演者 小西 健(東大阪市立総合病院消化器外科)
共同演者 奥山 正樹(東大阪市立総合病院消化器外科), 山田 晃正(東大阪市立総合病院消化器外科), 松本 謙一(東大阪市立総合病院消化器外科), 植田 裕司(東大阪市立総合病院消化器外科), 武田 昴樹(東大阪市立総合病院消化器外科), 長岡 慧(東大阪市立総合病院消化器外科), 菅生 貴仁(東大阪市立総合病院消化器外科), 中川 朋(東大阪市立総合病院消化器外科), 金 致完(東大阪市立総合病院消化器外科), 平岡 和也(東大阪市立総合病院消化器外科), 遠藤 俊治(東大阪市立総合病院消化器外科), 西嶌 準一(東大阪市立総合病院消化器外科)

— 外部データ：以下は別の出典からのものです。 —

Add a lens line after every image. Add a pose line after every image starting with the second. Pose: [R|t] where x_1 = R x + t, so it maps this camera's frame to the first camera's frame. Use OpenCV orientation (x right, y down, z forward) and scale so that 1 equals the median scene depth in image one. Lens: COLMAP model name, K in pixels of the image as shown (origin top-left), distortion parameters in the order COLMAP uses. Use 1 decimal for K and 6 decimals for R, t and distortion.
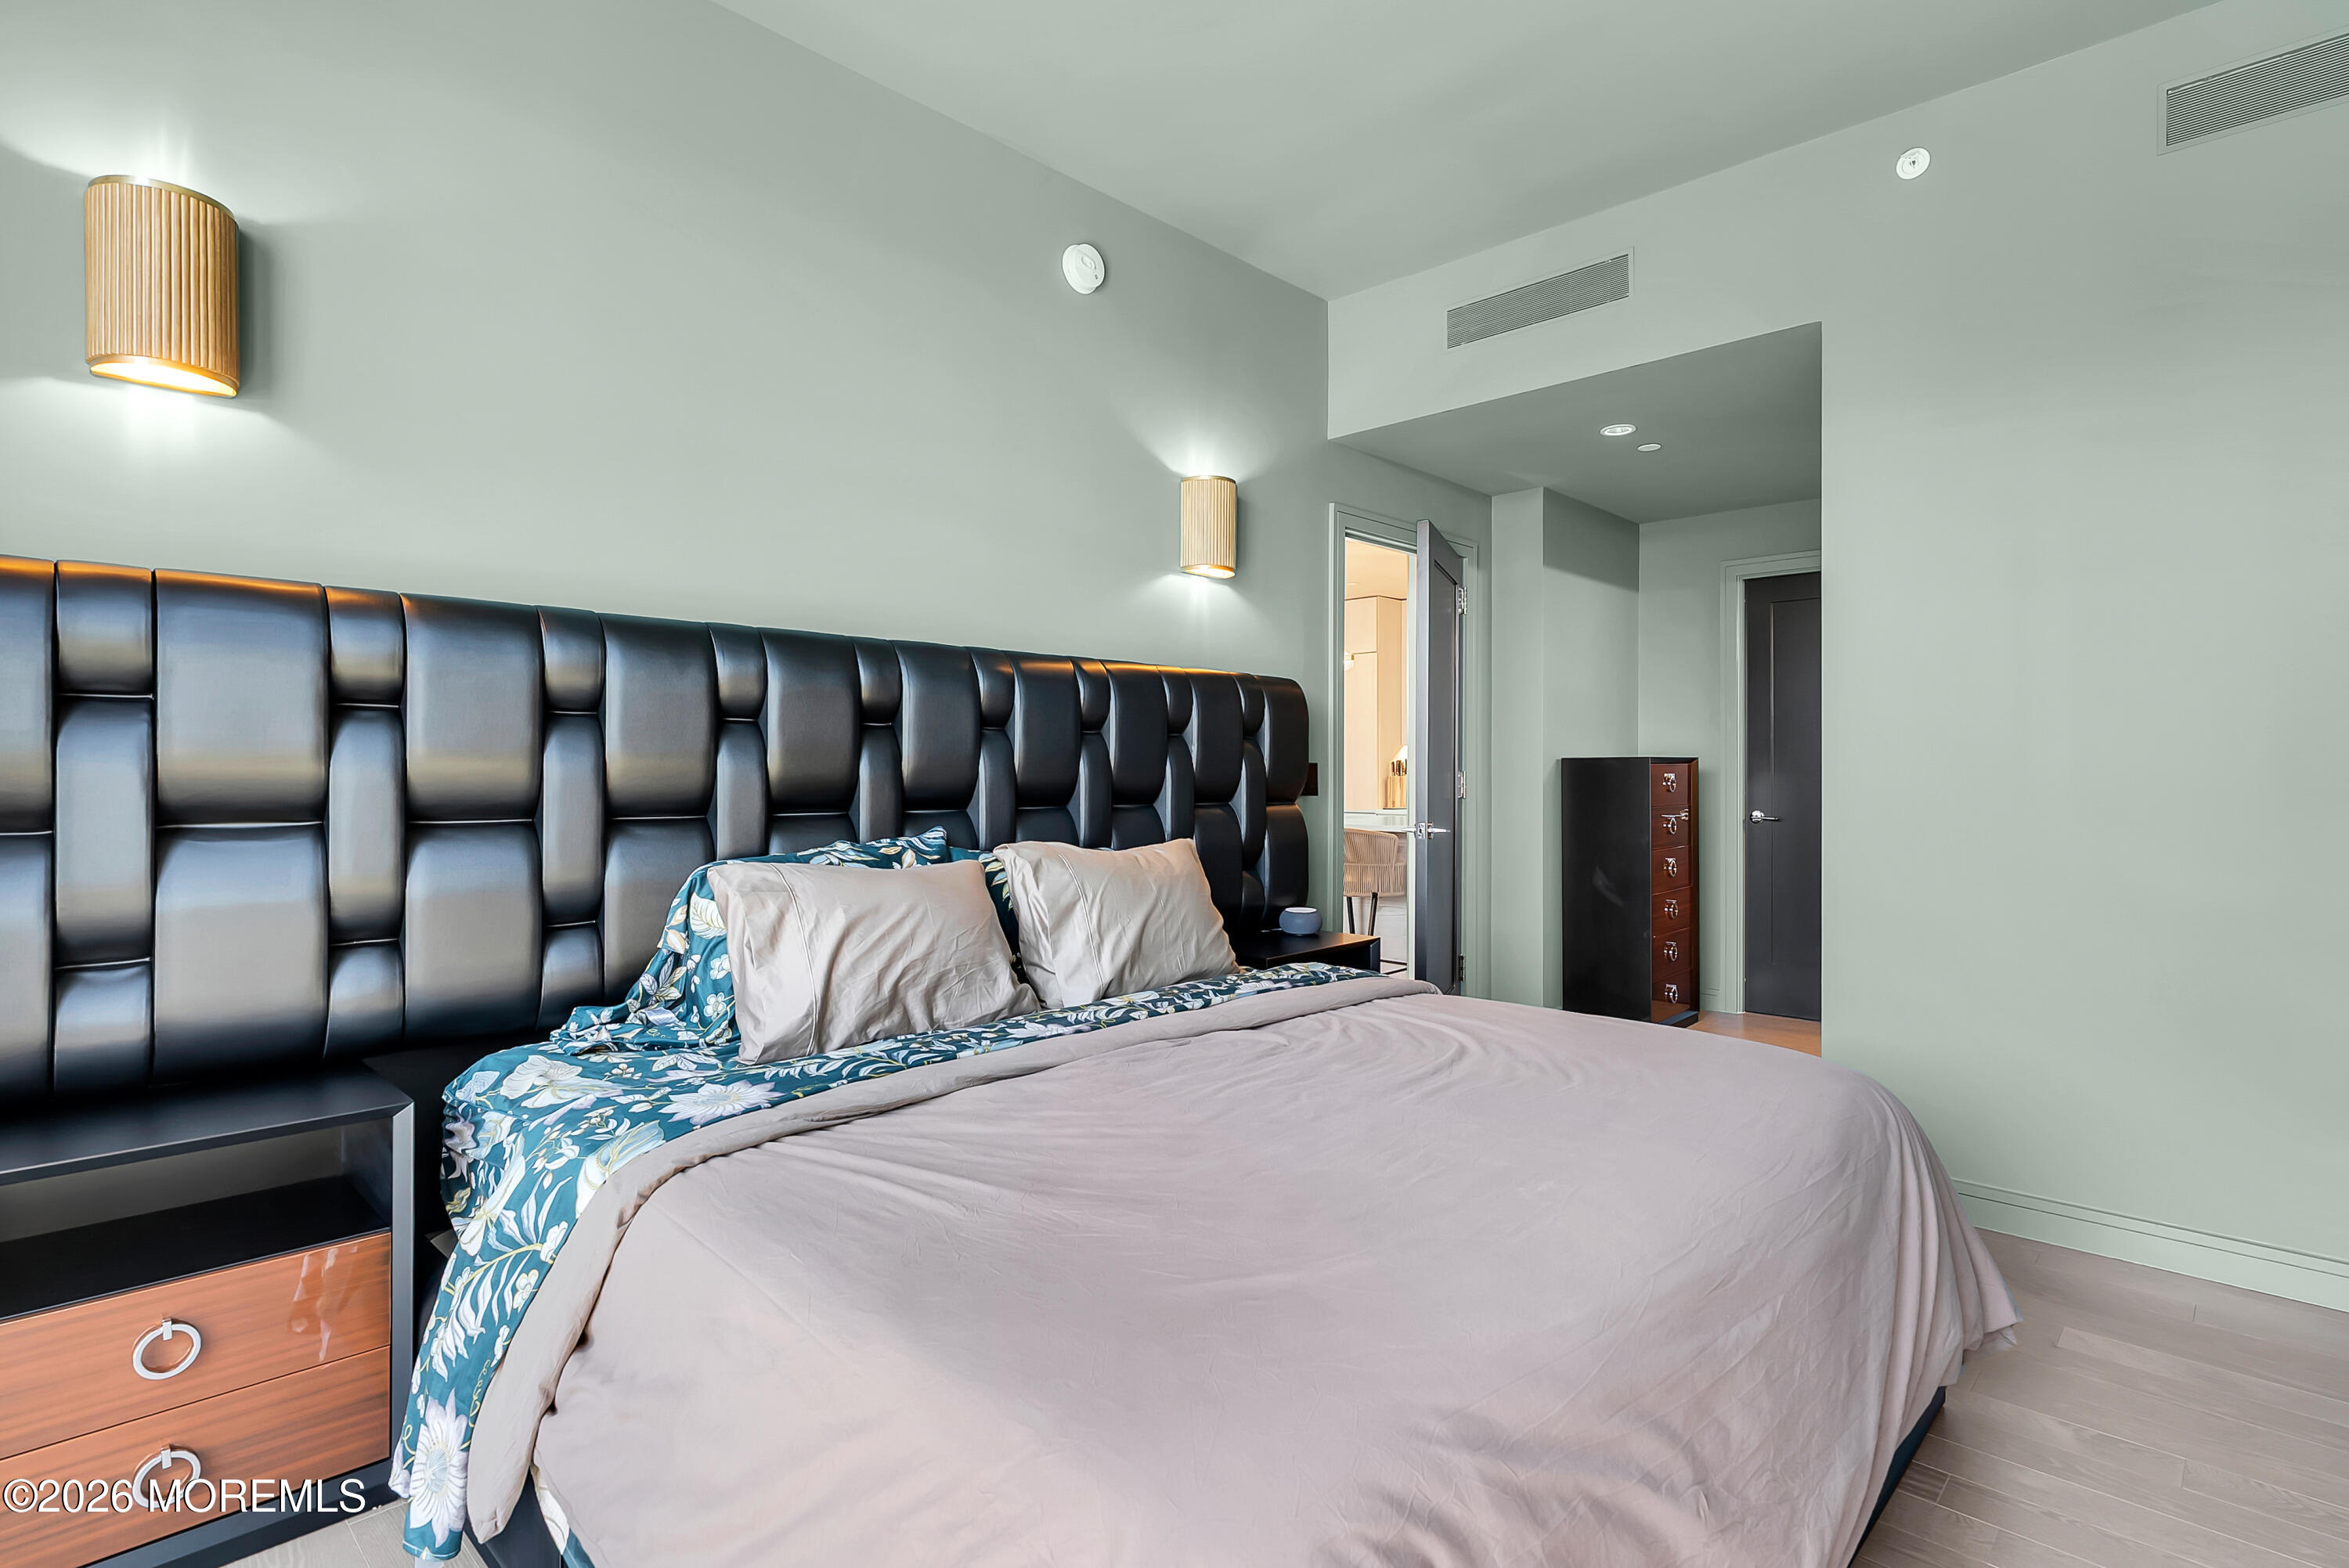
lens RADIAL K [[1197.0, 0, 1174.5], [0, 1197.0, 784.0], [0, 0, 1]] dist [-0.003523, -0.000190]
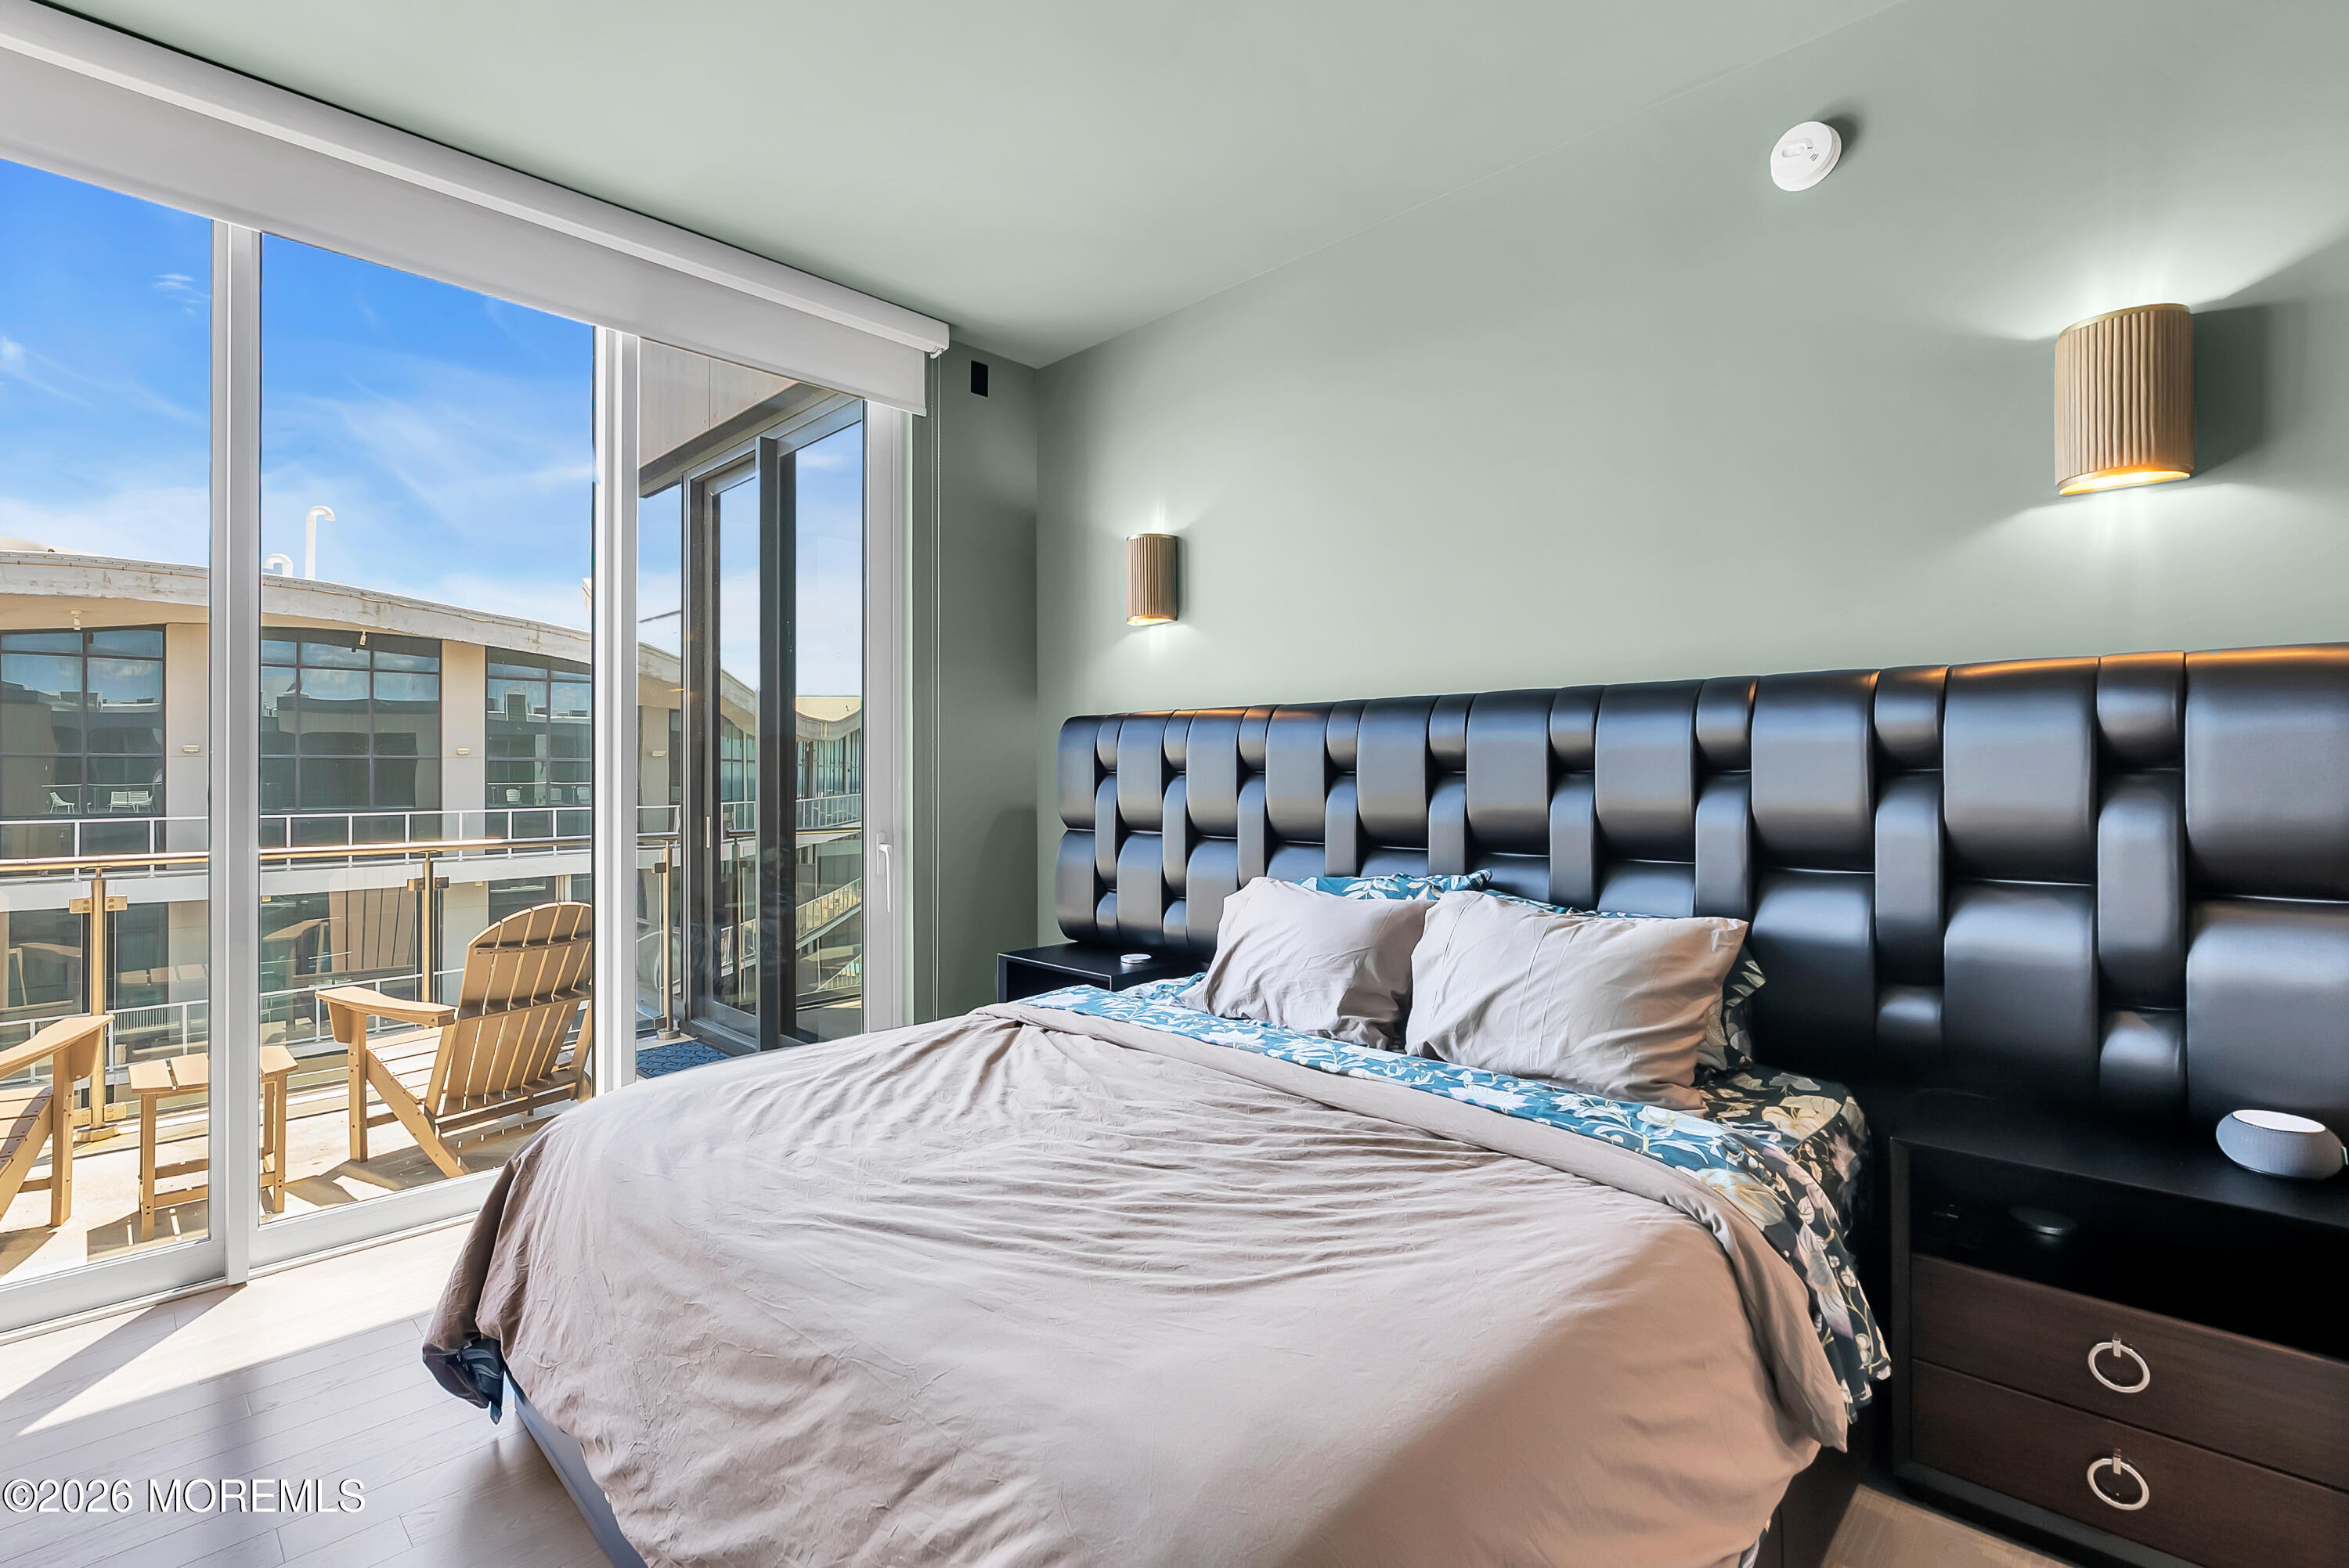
lens RADIAL K [[1049.2, 0, 1200.3], [0, 1049.2, 774.2], [0, 0, 1]] dist [-0.001813, -0.000257]
pose [[-0.008712, -0.029170, -0.999536, 0.709134], [-0.041462, 0.998725, -0.028785, -0.010882], [0.999102, 0.041192, -0.009910, 0.768504]]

抄録 症例は60歳代の男性.幼少時にPeutz-Jeghers症候群と診断され20数年前に腸重積にて開腹手術を受けた.検診で肝機能異常を指摘され前医を受診.同院にてCT等の検査を受け膵IPMN,ポリポイドーシス,腸重積を疑われ当院を紹介受診した.当院で施行したMRCPにてVater乳頭部癌を疑われた.腹部造影CT検査では,Vater乳頭部付近の造影早期での濃染,横行結腸と小腸に重積を認めた.腸管血流は保たれており,腸閉塞像は認められなかった.上部消化管内視鏡では多発するポリープとVater乳頭部に腫瘍を認め同部からの生検ではGroup4であった.PET-CTでは横行結腸の重積部位(SUV Max:7.352→8.019)と小腸の重積部位(SUV Max:4.024→4.656)にそれぞれ著明な集積亢進を認めた.大腸内視鏡では横行結腸に1型腫瘍を認め生検ではGroup5であった.ご本人とご家族へ病状説明した結果,膵頭十二指腸切除は希望されず,消化管の通過障害を回避するための手術のみを行う方針となった.手術所見は,横行結腸とTreitz靭帯より30cm肛門側の空腸に腫瘍を認め,結腸部分切除と空腸部分切除を施行した.小腸の腫瘍は55×45mm大の3型で,組織学的には腺癌であった.粘液癌,高~中分化型管状腺癌,充実型低分化腺癌,非充実型低分化腺癌,乳頭部癌などの像が混在し多彩な像を示していたが,粘液癌の成分がやや優位であった.癌は小腸壁を越え,腸間膜にまで直接浸潤していた.腸間膜内のリンパ節にも直接浸潤あるいは転移と思われる像が見られた.また小腸癌の周囲には径2cmまでの有茎性ポリープを数個認めいずれもPeutz-Jeghersポリープであった.Peutz-Jeghers症候群に合併した小腸癌切除の報告例はまれであり,文献的考察を含め報告する.